One of the oldest conventional wisdom aphorisms in IT is “never buy version 1 of anything.” With rumour mills lately predicting that the new MacBook Pros released last October are in line for a substantial upgrade within a year of their introduction, some early adopters may be wishing they’d heeded the version 1 caveat.
According to a new research note from KGI Securities analyst and highly-regarded Apple hardware forecaster Ming-Chi Kuo , cited by MacRumors, the 2017 15-inch MacBook Pro will get Intel’s 7th-generation “Kaby Lake” processors that much of the Windows PC competition is already using, and support 32GB of desktop-class RAM, with mass production to begin early in the fourth quarter, probably for late October or November release.
Kuo also predicts that the 12-inch MacBook will get an upgrade to the 7th-gen Kaby Lake silicon as well, and that the 13-inch MacBook Air will be gradually end-of-lifed and replaced as Apple’s entry-level laptop with the non Touch Bar base 13-inch MacBook Pro, which will get a price cut. It’s probably too much to hope it will get a 33 percent discount to match the MacBook Air’s $999 price tag, I’m guessing he that Apple thinks the iPad Pro can adequately cover the sub-$1,000 personal computer category. I beg to differ, but Apple will be Apple on such matters
Meanwhile, a software fix for the 2016 MacBook Pro’s now infamous battery life woes is reportedly coming with the next macOS Sierra update, but in the meantime early adopters are still struggling with erratic and unpredictable runtime performance. The Daily Express’s David Snelling last week revisited the paper’s review of the Touch Bar 15 inch Pro after three months use, including taking it along to CES. He says they generally like the computer — the Touch Bar and butterfly action keyboard included, but reports:
“Our MacBook Pro still suffers from widely indifferent battery life and it means you never quite trust what is going to happen when you’re out on the road. At best we got over six hours out of one charge but at worst it can be under four – not great when you’re in a convention centre and struggling to find a power socket.”
Even six hours is well short of Apple’s 10 hour claim, pretty shabby performance in a machine as expensive as this one is. We’ll have to see if the software tweaking actually will satisfactorily address the problem, but in any case the upgraded 2017 version with its more power efficient silicon and likely a constellation of bugfixes will almost certainly prove worth waiting for. Small wonder that the current versions are reportedly being significantly discounted already.
Hopefully another problem that will be addressed is reported instances of dirt or food fragments getting trapped under the ultra short travel butterfly keyboards in 12-inch MacBooks and literally gumming up the works. Another sort of issue that particularly should not afflict premium priced machines like Apple laptops, and another reason to dislike that misbegotten (IMHO) keyboard design, which is also used in a second generation version in the late-2016 MacBook Pros. With reports of the same issue afflicting Pro models as well, it seems that the second-gen keyboard revision hasn’t been the remedy, so hopefully a third revision is in the works to be used in both the Kaby Lake upgraded MacBook and MacBook Pro models.

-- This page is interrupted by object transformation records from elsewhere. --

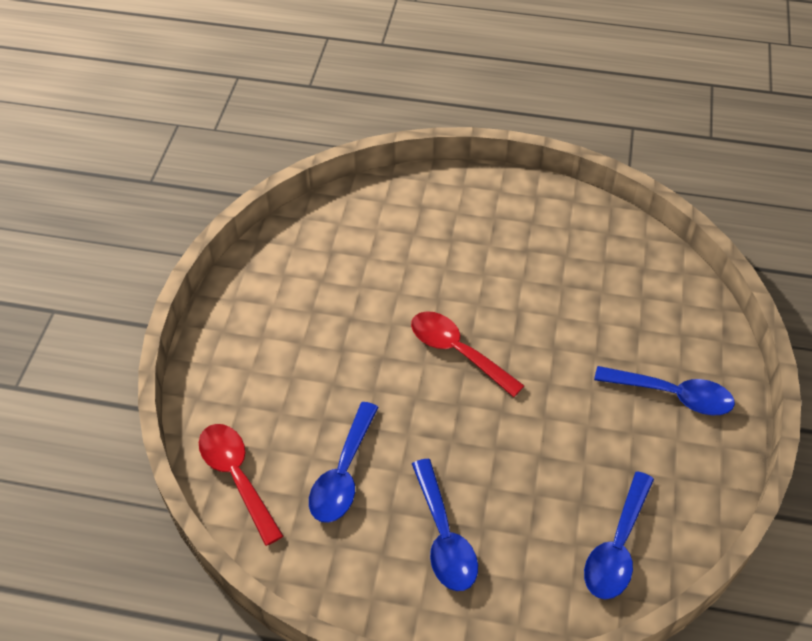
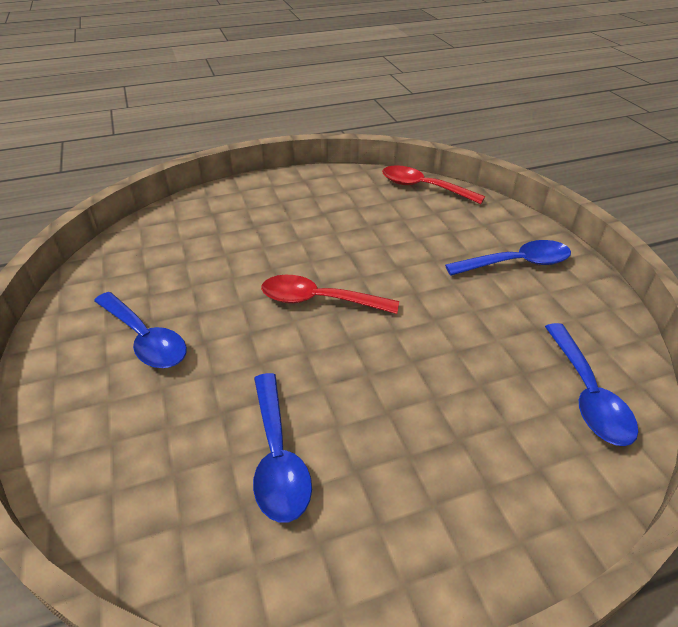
camera: 30 degrees left, 10 degrees down
(236, 477) = (146, 525): red spoon -> red spoon (423, 187)
(444, 537) = (430, 468): blue spoon -> blue spoon (145, 339)

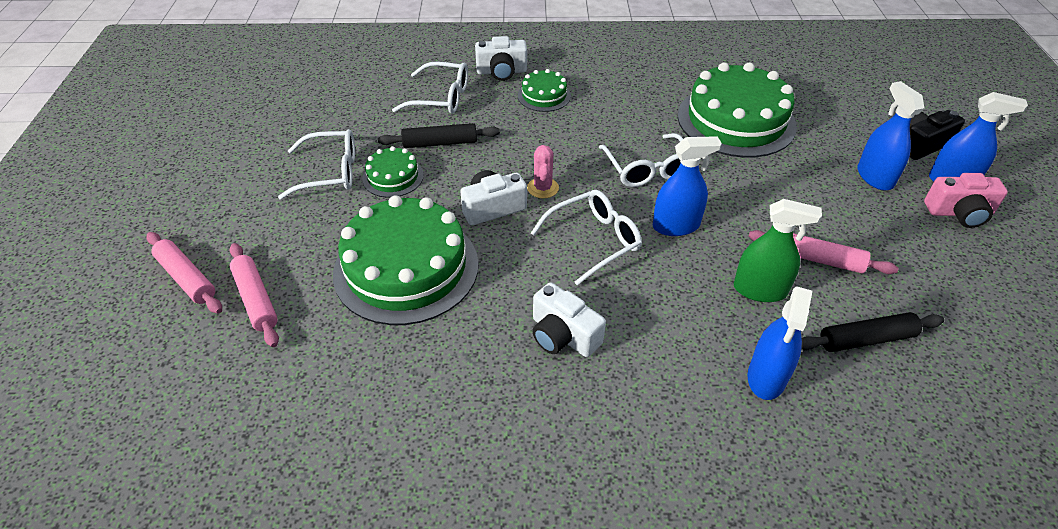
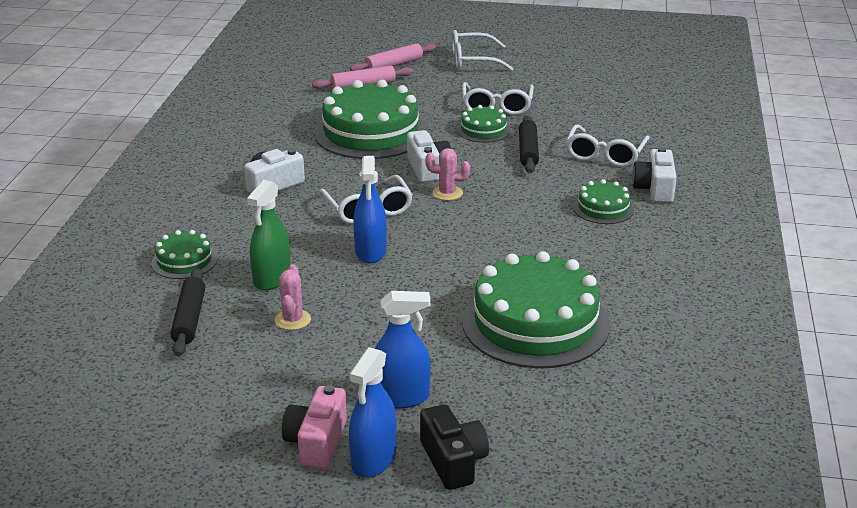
camera: 100 degrees right, 15 degrees down
(648, 169) = (459, 250): white glasses -> white glasses (473, 60)
(766, 377) = (184, 261): blue spray bottle -> green cake
(818, 259) = (292, 320): pink rolling pin -> pink cactus

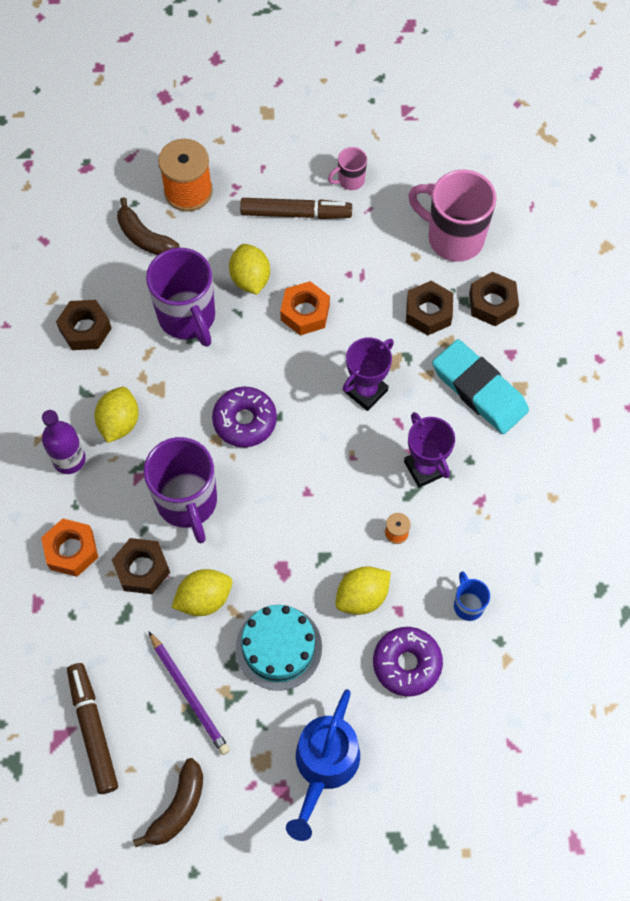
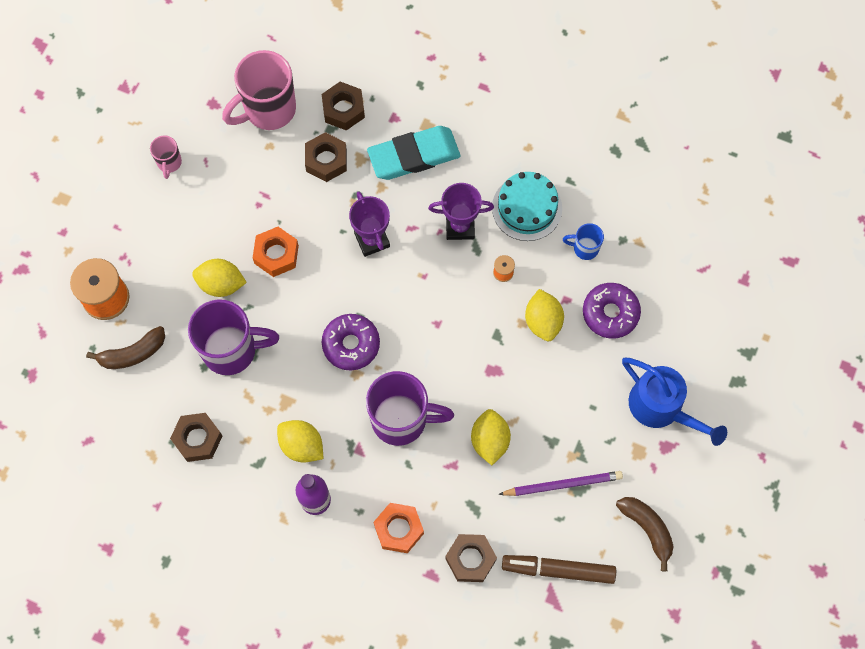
camera: 65 degrees left, 5 degrees up
(142, 569) = (442, 479): brown nut -> brown nut (470, 559)
(278, 647) = (555, 401): turquoise cake -> turquoise cake (527, 208)
(296, 213) = (177, 220): brown marker -> none

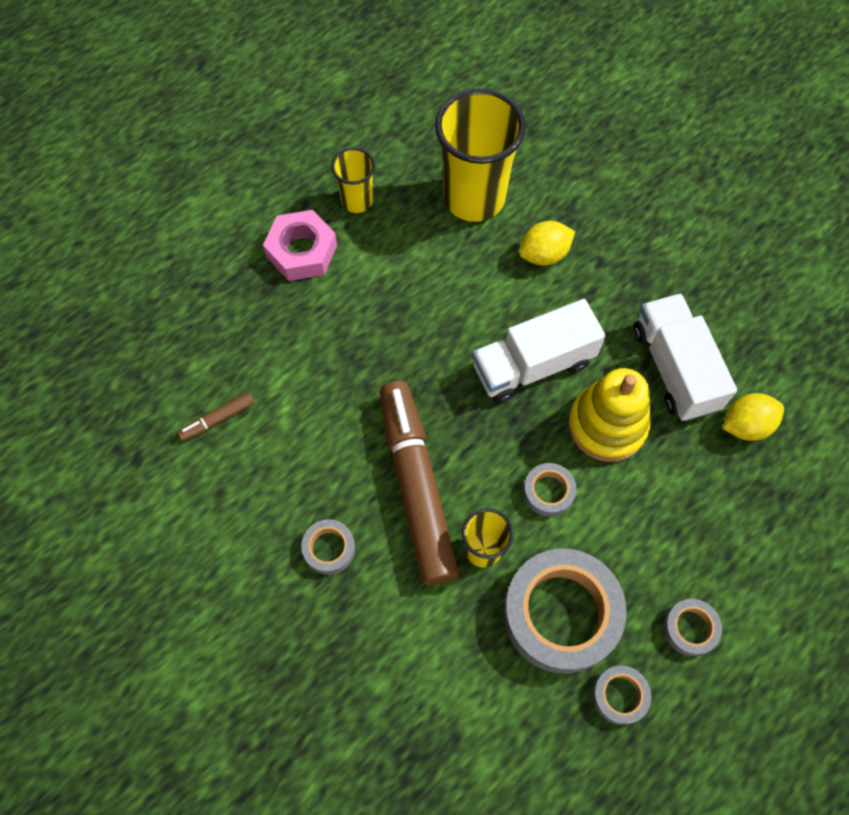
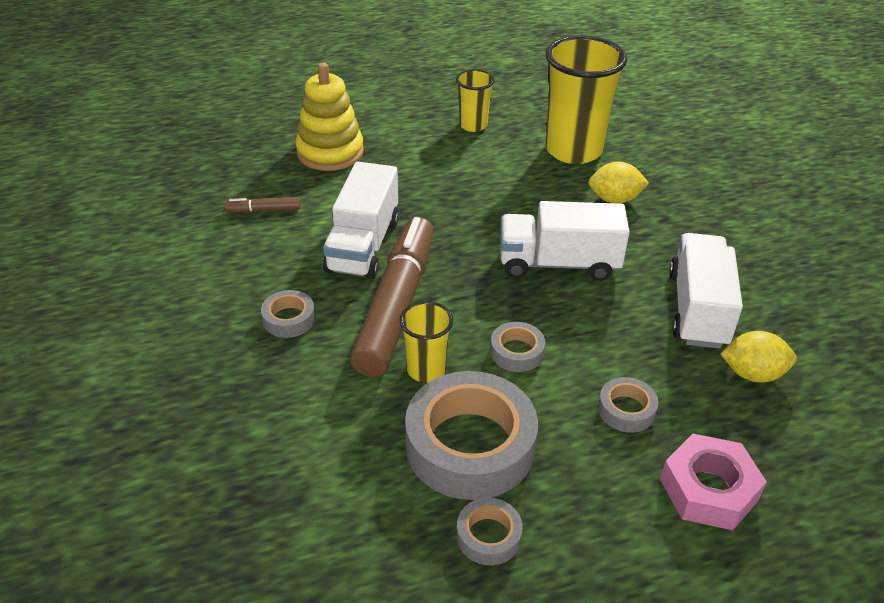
camera: 25 degrees right, 25 degrees down
(302, 251) = (407, 139): pink nut -> pink nut (708, 489)
(343, 423) = (363, 245): none -> white truck
(607, 425) = (605, 326): yellow stacking toy -> yellow stacking toy (330, 152)
(690, 628) = (600, 511): grey tape -> grey tape (626, 410)

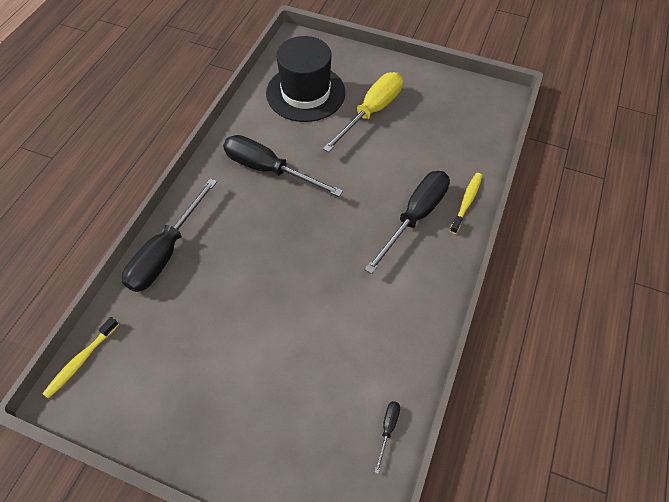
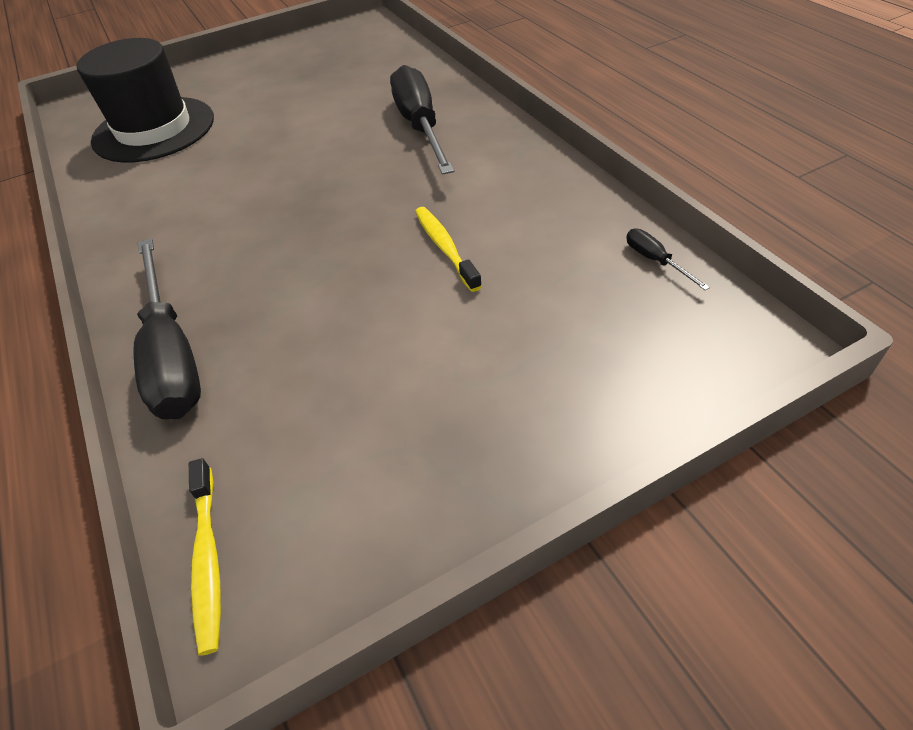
camera: 45 degrees left, 10 degrees down
(269, 169) = (203, 201): black screwdriver -> none
(371, 112) = (255, 98): yellow screwdriver -> none
(466, 202) = (448, 89): yellow toothbrush -> yellow toothbrush (445, 247)

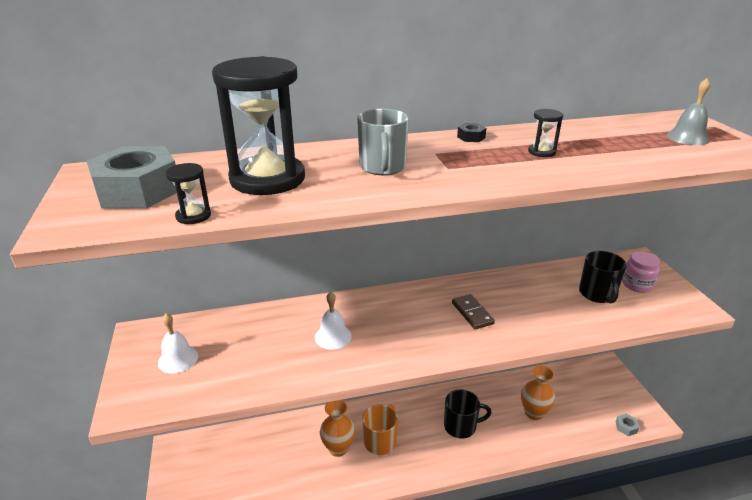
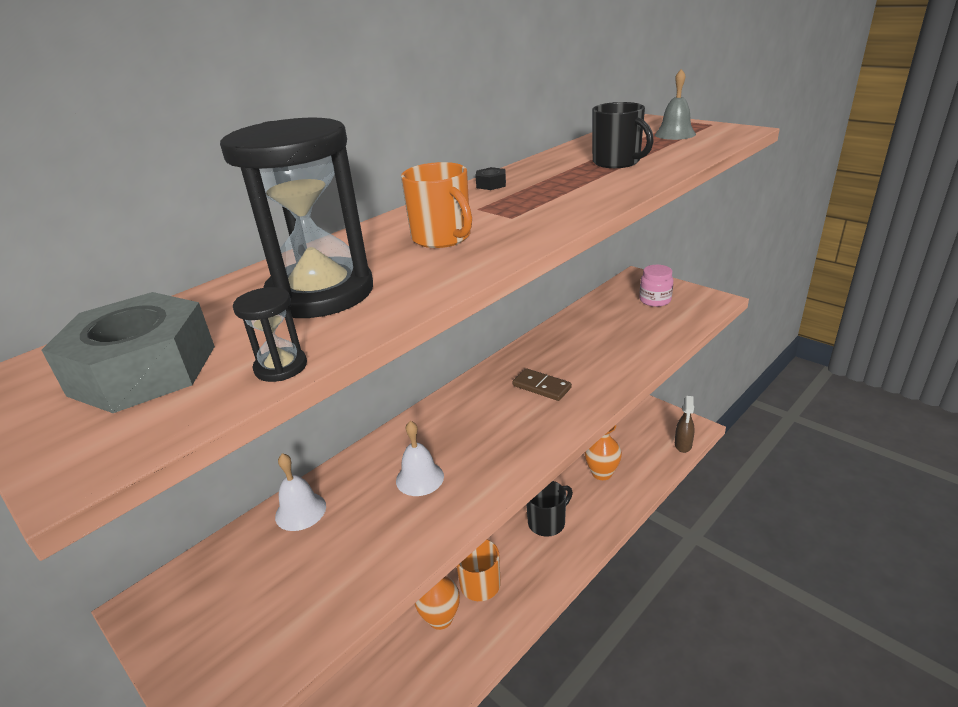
camera: 30 degrees left, 0 degrees up
(178, 359) = (240, 606): white bell -> white bell (300, 511)
(382, 167) = (442, 238): grey mug -> orange mug
(541, 152) = (577, 178): black hourglass -> none
(597, 294) = (632, 321): black mug -> black mug (617, 162)
(626, 427) = (683, 445): grey nut -> brown spray bottle

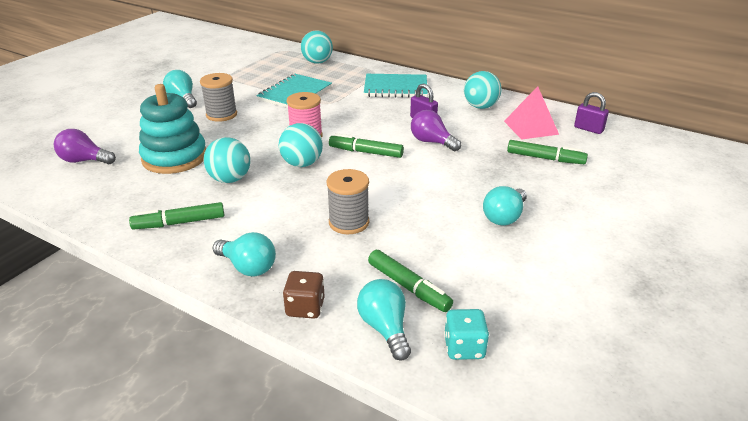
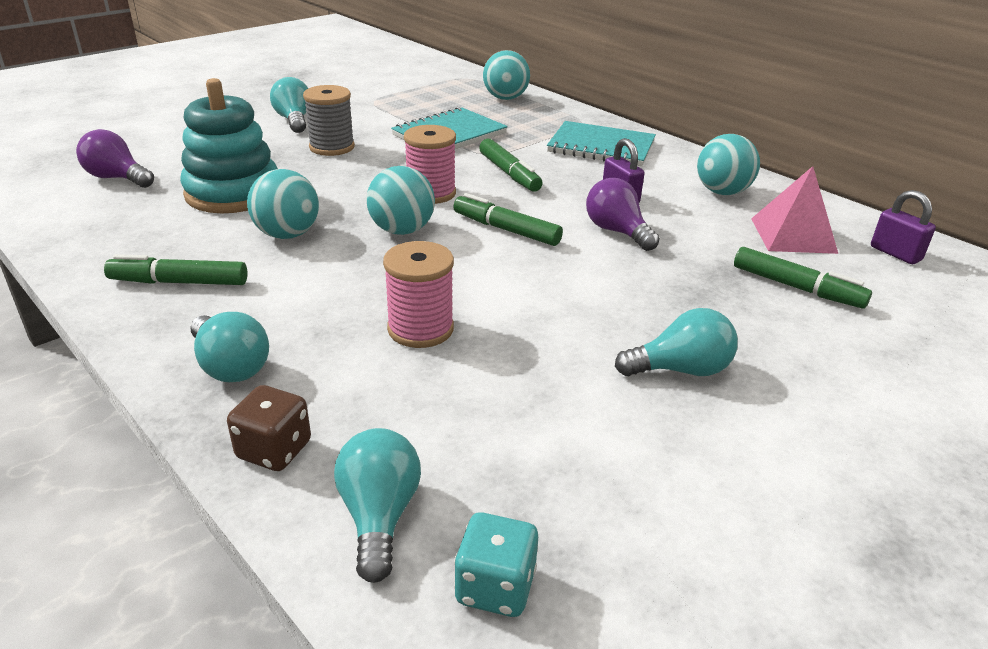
camera: 15 degrees right, 0 degrees up
(349, 222) = (420, 329): grey spool -> pink spool
(408, 287) = (457, 453): green marker -> green marker (509, 173)
(504, 217) = (680, 370): turquoise light bulb -> turquoise light bulb turned 150 degrees counterclockwise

Personally, I’ve found that being a late adopter more often than not has been a successful formula for me. Waiting to buy the second or third version of a product allows early production bugs and issues to be identified and hopefully addressed before you make a cash commitment. The only time I’ve been at the cutting edge is when I bought my iPad Air 2 a month after its introduction in October, 2014, and it remained the state of the iPad art until the iPad Pro was introduced nearly a year
later. However, the Air 2 is arguably the second version of the original iPad Air and not a groundbreaking new design.
I did slip up in buying an Apple Certified Refurbished late 2008 13- inch aluminum MacBook in 2009, just a couple of weeks before Apple released a major revision, promoting the machine to full MacBook Pro status with a speed bump and a Firewire port. The MacBook was and is a decent computer that served me well, but the early 2009 13-inch MacBook Pro is a more desirable machine that would’ve been a better value.
Lesson relearned,, I bided my time with my next laptop upgrade, choosing a mid-2013 Haswell 13-inch MacBook Air, a mature design that had originally been unveiled in October, 2010. The Air has been an excellent computer, so much so that I bought another one — the current and almost certainly last iteration of this great design with a Broadwell Core CPU. My two MacBook Airs are strong candidates for being my favorites of all the Macs I’ve owned over the past 26 years.
Buying a six-year old computer design, even a multi times upgraded one like the 2016 MacBook Air may seem like extreme late adoption, and I don’t disagree, but I’m pleased with my purchase, especially given that I’m less than enchanted with the direction Apple seems resolved to take with its laptop family’s evolution.